I am planning to pair 2011 Chapoutier “Les Granits” Saint-Joseph Blanc with poached lobster next weekend. Just curious on members thoughts on how early I should open these to maximize my guests enjoyment and let the structure of the wine stand out?
I specifically wanted to find a very rich low acid wine that is not flabby to maximize the hedonism.
I have been more than a little lazy on posting on a lot of great wines that I have consumed over the last year but I will post on this. I have had their 2011 Crozes-Hermitage “les Meysonniers” blanc over the holidays at a restaurant with a similar dish which was a great call by the sommelier. That was sold out so I decided to step it up a notch for my guests. Hard to find a low acid wine that will not cleanse the taste of food that I want to keep tasting after I am finished.
I’d open them at least an hour ahead with a decant. I had the 2004 last summer and it still seemed pretty young.
Thanks.
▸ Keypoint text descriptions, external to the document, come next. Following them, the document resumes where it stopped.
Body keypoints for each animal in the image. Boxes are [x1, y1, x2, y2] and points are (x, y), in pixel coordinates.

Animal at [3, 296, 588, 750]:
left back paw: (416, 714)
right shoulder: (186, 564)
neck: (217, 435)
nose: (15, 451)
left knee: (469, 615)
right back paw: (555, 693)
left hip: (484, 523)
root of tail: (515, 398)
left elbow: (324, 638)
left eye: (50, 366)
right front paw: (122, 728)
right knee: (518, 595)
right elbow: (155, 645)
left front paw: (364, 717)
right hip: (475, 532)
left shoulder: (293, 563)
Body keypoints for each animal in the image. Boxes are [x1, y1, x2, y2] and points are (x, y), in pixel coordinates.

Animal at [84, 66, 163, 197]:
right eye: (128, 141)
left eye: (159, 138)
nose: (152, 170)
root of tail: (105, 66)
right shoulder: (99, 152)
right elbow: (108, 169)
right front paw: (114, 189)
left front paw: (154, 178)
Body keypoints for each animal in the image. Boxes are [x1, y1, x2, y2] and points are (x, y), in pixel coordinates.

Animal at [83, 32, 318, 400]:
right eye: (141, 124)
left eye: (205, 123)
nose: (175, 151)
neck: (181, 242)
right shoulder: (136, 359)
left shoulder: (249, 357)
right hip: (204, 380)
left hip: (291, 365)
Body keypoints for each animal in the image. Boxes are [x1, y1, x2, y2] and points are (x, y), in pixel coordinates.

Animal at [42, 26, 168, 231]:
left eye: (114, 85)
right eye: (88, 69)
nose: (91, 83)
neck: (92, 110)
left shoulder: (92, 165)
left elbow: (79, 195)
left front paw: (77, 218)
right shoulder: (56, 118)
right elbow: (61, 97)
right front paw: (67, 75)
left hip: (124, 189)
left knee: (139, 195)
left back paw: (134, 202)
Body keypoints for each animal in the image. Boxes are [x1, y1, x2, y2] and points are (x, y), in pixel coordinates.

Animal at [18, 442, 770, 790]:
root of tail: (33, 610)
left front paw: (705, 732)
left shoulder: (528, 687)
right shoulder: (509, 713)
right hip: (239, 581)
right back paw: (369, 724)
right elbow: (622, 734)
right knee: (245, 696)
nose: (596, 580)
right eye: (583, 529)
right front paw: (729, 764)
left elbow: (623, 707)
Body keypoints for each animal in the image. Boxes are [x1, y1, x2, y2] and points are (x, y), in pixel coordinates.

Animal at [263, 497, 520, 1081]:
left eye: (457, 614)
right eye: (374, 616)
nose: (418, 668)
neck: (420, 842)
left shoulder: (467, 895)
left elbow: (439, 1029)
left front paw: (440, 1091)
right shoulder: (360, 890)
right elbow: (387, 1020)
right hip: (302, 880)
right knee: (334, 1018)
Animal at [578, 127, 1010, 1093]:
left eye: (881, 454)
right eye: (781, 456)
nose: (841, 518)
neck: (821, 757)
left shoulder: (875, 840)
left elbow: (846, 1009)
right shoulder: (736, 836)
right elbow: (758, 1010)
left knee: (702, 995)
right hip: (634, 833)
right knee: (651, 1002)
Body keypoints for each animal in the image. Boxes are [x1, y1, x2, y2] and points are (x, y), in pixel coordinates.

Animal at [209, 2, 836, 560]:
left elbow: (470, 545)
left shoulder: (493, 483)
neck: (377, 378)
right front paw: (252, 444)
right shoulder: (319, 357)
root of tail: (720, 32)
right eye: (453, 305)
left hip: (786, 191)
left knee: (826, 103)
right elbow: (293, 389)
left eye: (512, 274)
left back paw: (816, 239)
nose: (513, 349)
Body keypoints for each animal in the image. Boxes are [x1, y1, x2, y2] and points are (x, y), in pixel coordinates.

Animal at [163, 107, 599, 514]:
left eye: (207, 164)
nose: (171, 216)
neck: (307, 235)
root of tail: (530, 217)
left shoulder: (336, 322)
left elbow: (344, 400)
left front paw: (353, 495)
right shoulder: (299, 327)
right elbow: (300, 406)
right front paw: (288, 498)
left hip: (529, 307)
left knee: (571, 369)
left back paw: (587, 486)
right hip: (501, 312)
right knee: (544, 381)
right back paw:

I will probably decant them back into bottle.
An hour was not nearly enough. I opened 1 in the morning and initially undrinkable. Just starting to show something in an hour and took 4 to show some complexity. I would stay away for these for 5 years at least. Too bad I couldn’t get get the Crozes" Les Mesoynnieres" for current drinking.
Mont, I’m curious if you’ve had Stolpman’s L’Avion before. It strikes me as just the wine you’re looking for. No waiting period required.
I haven’t tried the Stolpman but by description it looks more like Chateauneuf du Pape than Hermitage. I remember buying a Marsanne at the Family Wineries in Sonoma that I liked but the name escapes me.